ウルヴァルト帝はサイラート帝の叔父で、寵妃に入れあげる様には、多くの惑星国家の離反を招くほどであった。寵妃がウルヴァルト帝を利用して政治を行っていたと言っても過言ではなく、このころから帝国に対する反体制運動が激しくなり始めたのだ。もちろんウルヴァルト帝は激怒し、弾圧も激しいものとなっちた。ある時などは、惑星破壊弾を使用して、惑星一つを丸ごと宇宙の塵にしてしまったことさえある。そこには、関係のない民衆も大勢暮らしており、彼らは全員巻き添えになったのだ。その後、ウルヴァルト帝は急死し、子供のいなかった皇帝の後継者として名乗りを上げたものたちの間で皇位継承権を巡って内乱が起きた。それに勝利したのが、ウルヴァルト帝の姉を母に持つサイラート帝であった。彼は帝国に存在した皇帝の中でも五本の指の入るほどの賢帝といわれていた。皇位継承権の内乱で混乱した帝国を瞬く間に掌握し、公正な政治を行っていた。反逆者だからと、民衆に娯楽を提供するかのような公開処刑を廃止し、彼らの多くを帝国のために辺境の惑星の開発に従事させたのだ。反帝国運動を続けるために捕らえられた反逆者は生きることを選択し、そのために収容所で帝国のために働くという矛盾に満ちた生活を送ることになっていた。

「俺がここにいることでマーシアが困った立場になるのか?」

「その心配はない。マーシアはあくまでもグラントゥールの人間だ。マーシアに保護されているきみのことで、皇帝が口出ししようものなら、グラントゥールの内政に干渉したことになる。皇帝が一番避けたいのはそこなんだ。彼が皇位につけたのは、グラントゥールの筆頭公爵であるレオス・フェルデヴァルト公爵のおかげだ。たかが囚人一人のことでグラントゥールの矜持を傷つけて、わたしたちの軍事力を失うことはしない。皇帝にとってなによりも信頼できる軍事力がわたしたちなんだ。サイラート帝はきみの件を口実にマーシアの顔を見たいんだよ。何しろ二ヶ月前にサイラート帝と会った時、マーシアはカードで大負けして、気に入らない条件を飲まされたと文句を言っていたんだ。それ以来マーシアは彼とは連絡を取ろうとしていないんだ。サイラート帝も少しは気が咎めているんだろう」

「マーシアはカードをするのか」

「ああ。おまえはどうだ?」

「ときおりな。賭事は得意なんだ」

「マーシアもさ。運の強さも指揮官としては重要な資質だ。彼女も負け知らずだよ。だがあのときは違ったらしい。一見平静だったが、内心かなり怒り狂っていたんじゃないかな」

 エリックの瞳が遠くを見つめて笑った。何となくリョウにはそのときのマーシアが想像できた。


「マーシアは俺をどうする気なんだろうな?」

 リョウは銃をさわりながら漠然と抱いていた不安を口にした。エリックがその言葉をきっかけに過去から現在に戻ってくる。

「収容所が懐かしいのか?」

「冗談じゃない!」

 リョウは思わず声を荒げた。

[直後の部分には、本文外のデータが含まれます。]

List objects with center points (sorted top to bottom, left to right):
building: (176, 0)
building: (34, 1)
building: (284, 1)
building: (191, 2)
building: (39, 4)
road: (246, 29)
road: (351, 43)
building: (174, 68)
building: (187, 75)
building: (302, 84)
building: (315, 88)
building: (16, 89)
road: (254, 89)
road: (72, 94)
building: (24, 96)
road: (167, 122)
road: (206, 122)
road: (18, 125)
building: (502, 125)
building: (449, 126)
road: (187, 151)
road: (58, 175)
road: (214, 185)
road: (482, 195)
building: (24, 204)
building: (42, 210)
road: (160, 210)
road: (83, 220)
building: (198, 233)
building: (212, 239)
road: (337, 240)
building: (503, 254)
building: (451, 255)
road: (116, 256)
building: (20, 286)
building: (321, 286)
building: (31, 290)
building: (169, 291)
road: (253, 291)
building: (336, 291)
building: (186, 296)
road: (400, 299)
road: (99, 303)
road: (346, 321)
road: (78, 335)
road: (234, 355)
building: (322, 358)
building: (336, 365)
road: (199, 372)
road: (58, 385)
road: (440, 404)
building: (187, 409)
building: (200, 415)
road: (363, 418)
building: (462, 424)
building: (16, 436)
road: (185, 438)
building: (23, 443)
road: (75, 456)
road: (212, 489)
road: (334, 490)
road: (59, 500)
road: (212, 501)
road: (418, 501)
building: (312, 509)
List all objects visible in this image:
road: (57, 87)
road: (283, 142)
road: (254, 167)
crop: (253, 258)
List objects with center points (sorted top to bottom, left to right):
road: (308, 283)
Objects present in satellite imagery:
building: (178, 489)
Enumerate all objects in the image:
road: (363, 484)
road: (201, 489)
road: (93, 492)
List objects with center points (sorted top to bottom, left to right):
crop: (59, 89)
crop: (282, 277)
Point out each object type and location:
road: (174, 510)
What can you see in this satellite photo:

そして、

「だがいつまでもこのような状態でいることは出来ないだろう?」

「確かにそうだな。今回は皇帝との面会が終わったらマーシアは帰ってつもりだが、いつまでもヒューロンに留まっていられるほど彼女も暇じゃない。この長期滞在を決めた時点で、いくつもの任務をキャンセルしているんだ。だがいずれ、彼女でなければならない任務が出てくる。きみにも一応覚悟は必要だろう」

 リョウは真剣な面もちで彼の言葉を胸に止めた。

「とはいっても、どんな覚悟が必要なのかは俺にはわからないな」

 再び銃を構えて射撃の練習を開始しようとしたリョウがそう言って笑った。

「たぶんマーシア自身にもわかってはいないんだと思う。マーシアがきみの処遇について結論を出したときが、おそらくそのときだろう。それまでは自分の家のようにここの施設を使っているといい」

 リョウは構えていた銃を下ろした。

「かまわないのか? 俺が自由に出歩いても」

「もちろん。この施設のどこにでも入れるようにしておくよ」

 エリックはそういうと、

「ハーヴィ」

 射撃室の奥で一人で黙々と銃を撃っている青年を呼んだ。彼は顔を上げてエリックにうなずくと、銃を片付けてリョウのいるブースにやってきた。線の細い少し神経質そうな青年だ。

「彼はハーヴィ・ストロナイだ。知りたいことがあれば彼に聞くと言い。二十歳になったばかりだか優秀な男だ。いわゆる幹部候補生なんだ。経験を積めば艦隊を指揮することになるだろう。ハーヴィ、リョウのことは知っているな」

「はい、存じております」

 ハーヴィは青い瞳をまっすぐリョウに向けた。希望に満ちた一途な思いがそこにあった。かつて自分にもそういう時代があった。そんな思いがふとよぎり、懐かしさに彼は手を差し出した。

「よろしく頼むよ」

「こちらの方こそ、よろしくお願いします。もしよろしければ後でイクスファ退却戦の話を聞かせていただければ光栄なのですが」

 遠慮がちに尋ねるハーヴィにリョウは気持ちよく了承した。

「暇があれば、彼には銃も教えてやってほしい。何事にも熱心ななんだが、なぜか銃の腕はいまいちなんだ」

 エリックとリョウはハーヴィが再び自分のブースに戻って練習している様子を眺めた。確かに腕の動きがぎこちない。だが……

「今の俺が人に教えられると思うのか?」

 リョウはそういって、穴のあいた標的を見やった。

「わたしのの勘ではあと三日もすれば、以前の腕前に戻っていると思うよ」

 そういって軽く笑ったエリックだったが、

「ところで施設の外に出たければ出てもいいが、一つ注意してくれ」

「なんだ?」

「帝国の管轄は確かに収容所とその周りだけだ。確かにこの惑星はマーシアの惑星で帝国の管轄権はない。しかし確実にきみを守れるのは、この施設を囲む一定範囲だけだ。それを離れると、きみが向こうに拉致されても防げない。何しろここにいるのは戦闘要員とはいいがたいものたちばかりだから。もちろん何名か腕の立つ兵士は残しておく。外に出るときはハーヴィをつれて歩くといい。腕はいまいちとはいえ、収容所の看守たちよりはましだろうから」

「ハーヴィは俺の護衛と言うことか?」

「手短に言うとそういうことだな」

「手間をかけさせるな。ありがとう」

 リョウはエリックの心遣いに感謝し、立ち去る彼を見送った。そして再び標的に向き直り、銃を構えた。